PASSAGE FOR REVIEW section start

7 Understanding Te Tiriti by Roimata Smail (Wai Ako Books, $25)

Going strong since 2024 when the story of an anonymous donor purchasing copies for schools across Aotearoa broke.

8 The Book of Guilt by Catherine Chidgey (Te Herenga Waka Press, $38)

Winner of The Spinoff’s best fiction (New Zealand) by miles. The Spinoff’s books editor, Claire Mabey, found the alt-historical novel eerily resonant with our times: read her review here.

9 The Safe Keep by Yael van der Wouden (Penguin, $28)

An exquisite example of historical fiction that transports the reader wholly. Perfection.

10 The Vegetarian by Han Kang (Granta, $28)

One of the greatest novels of all time, simply. Kang’s International Booker Prize winner is an unsettling exploration of violence and resistance.

WELLINGTON

1 A Different Kind of Power by Jacinda Ardern (Penguin, $60)

2 Orbital by Samantha Harvey (Jonathan Cape, $28)

3 The Book of Guilt by Catherine Chidgey (Te Herenga Waka University Press, $38) 

4 Delirious by Damien Wilkins (Te Herenga Waka University Press, $38)

Winner of the Jann Medlicott Acorn Prize for Fiction at the 2025 Ockham New Zealand Book Awards, which was one of the most exciting ceremonies ever. Relive it, here. A beautiful novel of grief, change and transformation, this is Wilkins at his best.

PASSAGE FOR REVIEW section end
DATA FOR REVIEW section start

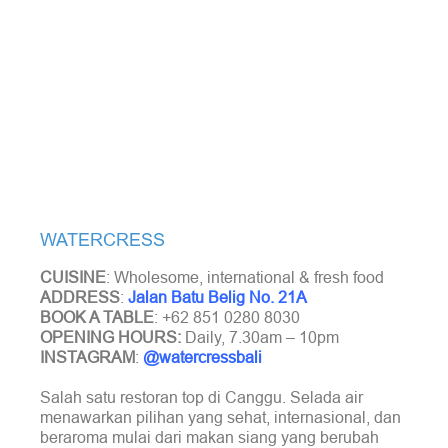
WATERCRESS
CUISINE
: Wholesome, international & fresh food
ADDRESS
:
Jalan Batu Belig No. 21A
BOOK A TABLE
: +62 851 0280 8030
OPENING HOURS:
Daily, 7.30am – 10pm
INSTAGRAM
:
@watercressbali
Salah satu restoran top di Canggu. Selada air
menawarkan pilihan yang sehat, internasional, dan
beraroma mulai dari makan siang yang berubah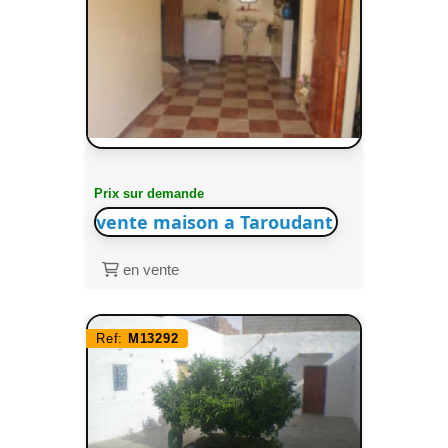
Prix sur demande
vente maison a Taroudant
en vente
Ref:
M13292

DATA FOR REVIEW section end

QUESTIONS.
[1] Give the title and author of every book that the bestseller list ranks under the heading "WELLINGTON".
[2] Extend the bestseller list past its last sentence, keeping the same format of ranked entries.
These rows have no connection to the bestseller list.

REPLIES.
[1]
A Different Kind of Power by Jacinda Ardern
Orbital by Samantha Harvey
The Book of Guilt by Catherine Chidgey
Delirious by Damien Wilkins

[2]
5 Sunrise on the Reaping by Susanne Collins (Scholastics, $30)

Long live The Hunger Games! And may the odds be ever in your favour.

6 The Let Them Theory by Mel Robbins (Hay House, $38)

7 Butter by Asako Yuzuki (Fourth Estate, $35)

8  Mr Ward’s Map: Victorian Wellington Street by Street by Elizabeth Cox (Massey University Press, $90)

A beautifully produced, meticulously researched treasure: Cox unearths stories of Victorian Wellington as mapped out over 88 pages by Mr Ward. Get a glimpse right here on The Spinoff.

9 Careless People: A Story of Where I Used to Work by Sarah Wynn-Williams (MacMillan, $40)

10 I Who Have Never Known Men by Jacqueline Harpman (Penguin, $33)

First published in 1995, this dystopian masterpiece by Belgian novelist Jacqueline Harpman was nearly forgotten. When BookTok discovered it, it blew up. IWHNKM is a haunting novel about incarceration and control with echoes of The Handmaid’s Tale.